ReLU removes negative values and introduces non-linearity into the network.

Python `

relu_output = tf.nn.relu(conv_output)

print("After ReLU Shape:", relu_output.shape)

plt.figure(figsize=(5,5)) plt.imshow(tf.squeeze(relu_output)) plt.title("After ReLU Activation") plt.axis('off') plt.show()

**Output:

Screenshot-2026-02-16-114715

Output

Step 6: Apply Max Pooling Layer

Max pooling reduces spatial dimensions while keeping important features.

Python `

pool_output = tf.nn.max_pool2d( input=relu_output, ksize=[1, 2, 2, 1], strides=[1, 2, 2, 1], padding='SAME' )

print("After Pooling Shape:", pool_output.shape)

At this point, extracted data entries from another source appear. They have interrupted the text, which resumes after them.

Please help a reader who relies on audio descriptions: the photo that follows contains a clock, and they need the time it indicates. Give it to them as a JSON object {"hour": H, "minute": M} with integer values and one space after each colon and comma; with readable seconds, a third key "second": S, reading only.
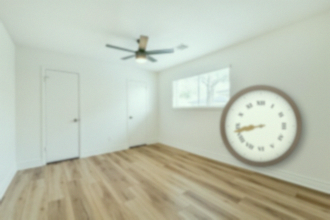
{"hour": 8, "minute": 43}
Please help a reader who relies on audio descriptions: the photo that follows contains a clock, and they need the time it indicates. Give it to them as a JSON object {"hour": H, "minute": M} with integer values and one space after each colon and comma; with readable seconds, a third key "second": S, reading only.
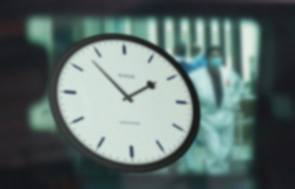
{"hour": 1, "minute": 53}
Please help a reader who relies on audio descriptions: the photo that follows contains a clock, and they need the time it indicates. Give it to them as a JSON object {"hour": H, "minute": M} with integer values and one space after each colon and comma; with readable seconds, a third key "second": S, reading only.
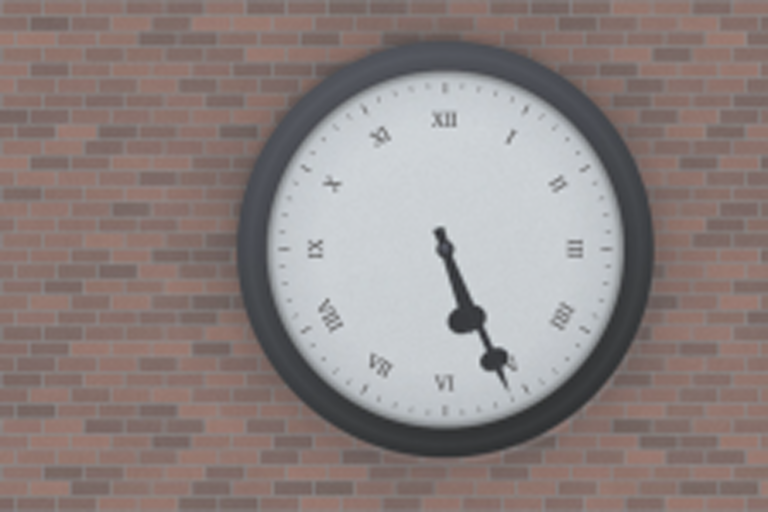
{"hour": 5, "minute": 26}
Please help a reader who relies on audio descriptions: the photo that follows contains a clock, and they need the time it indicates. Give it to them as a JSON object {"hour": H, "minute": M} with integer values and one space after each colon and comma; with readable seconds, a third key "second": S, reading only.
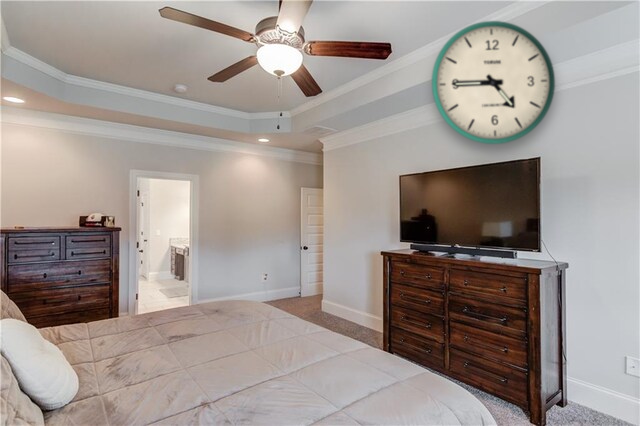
{"hour": 4, "minute": 45}
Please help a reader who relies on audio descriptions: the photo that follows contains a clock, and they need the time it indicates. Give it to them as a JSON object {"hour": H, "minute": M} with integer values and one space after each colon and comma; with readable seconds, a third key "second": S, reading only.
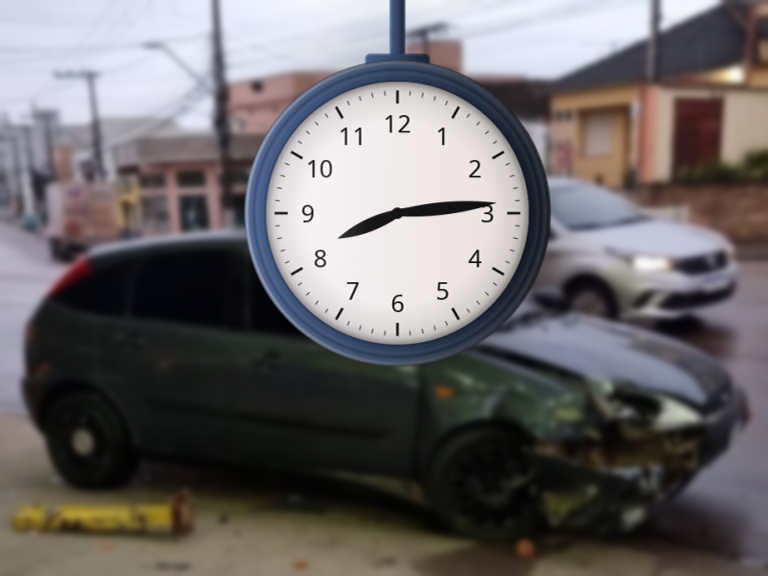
{"hour": 8, "minute": 14}
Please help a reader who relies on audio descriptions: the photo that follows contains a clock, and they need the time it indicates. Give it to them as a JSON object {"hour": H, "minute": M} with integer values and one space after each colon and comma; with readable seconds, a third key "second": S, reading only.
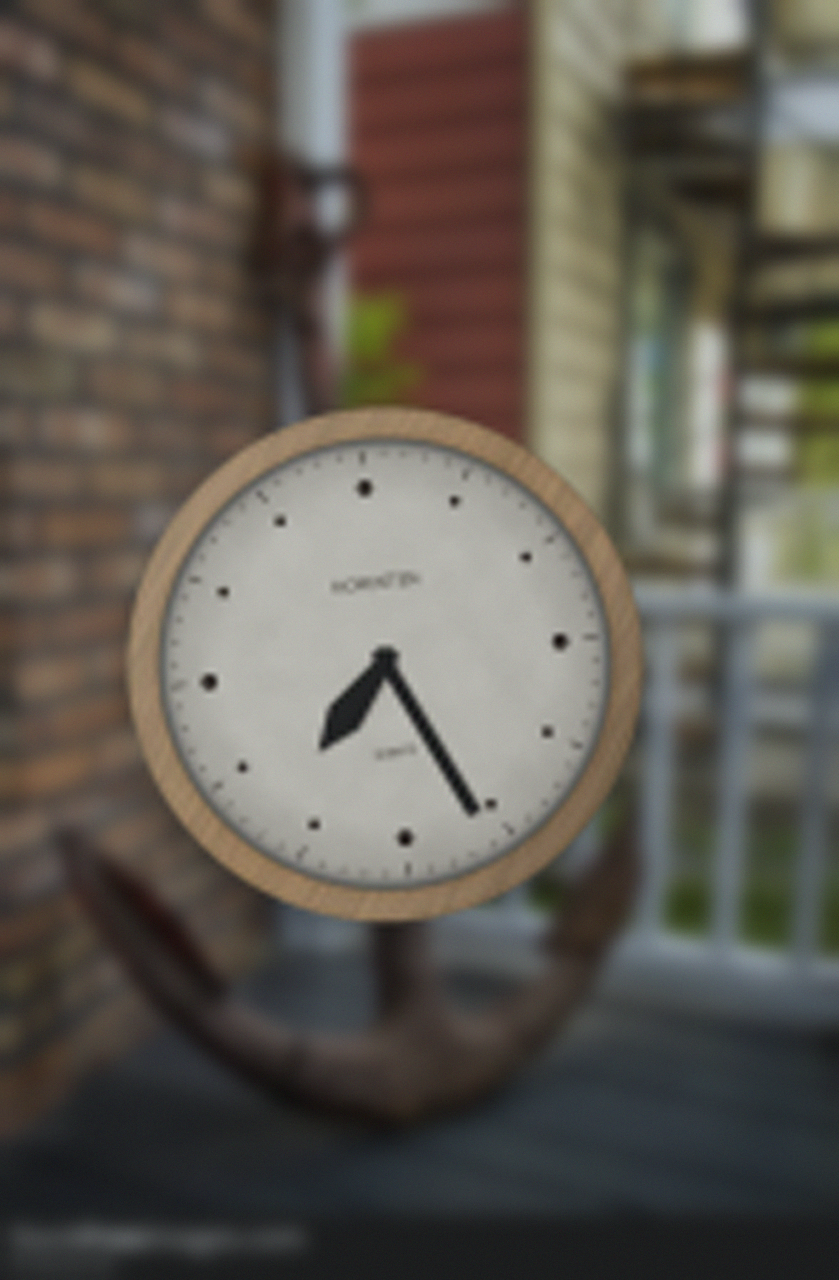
{"hour": 7, "minute": 26}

plt.figure(figsize=(5,5)) plt.imshow(tf.squeeze(pool_output)) plt.title("After Max Pooling") plt.axis('off') plt.show()

**Output:

Screenshot-2026-02-16-114857

Max Pooling

Step 7: Apply Flatten Layer

The flatten layer converts 2D feature maps into a 1D feature vector for fully connected layers.

Python `

flatten_layer = tf.keras.layers.Flatten() flatten_output = flatten_layer(pool_output)

print("After Flatten Shape:", flatten_output.shape)

print("First 20 Flattened Values:") print(flatten_output.numpy()[0][:20])

**Output:

After Flatten Shape: (1, 22500)

First 20 values of Flattened Vector:

[135. 81. 81. 81. 81. 81. 81. 81. 81. 81. 81. 81. 81. 81.

81. 81. 81. 81. 81. 81.]

Step 8: Add Fully Connected (Dense) Layer

The fully connected layer learns high-level patterns from the flattened feature vector and produces output predictions.

Python `

dense_layer = tf.keras.layers.Dense( units=64,
activation='relu' )

dense_output = dense_layer(flatten_output)

print("After Fully Connected Layer Shape:", dense_output.shape)

**Output:

After Fully Connected Layer Shape: (1, 64)

You can download full code from here

Advantages

Automatically learn important features from images, videos or audio without manual extraction.
Highly effective at detecting spatial patterns, edges, textures and shapes.
Robust to variations like translation, rotation and scaling in input data.
Can handle large datasets and achieve high predictive accuracy.
Supports end-to-end training, simplifying the model pipeline.

Limitations

Training is computationally intensive and requires significant memory.
Prone to overfitting if data is limited or regularization is insufficient.
Requires large amounts of labeled data for optimal performance.
Limited interpretability difficult to understand learned features.
Sensitive to adversarial examples and noise in input data.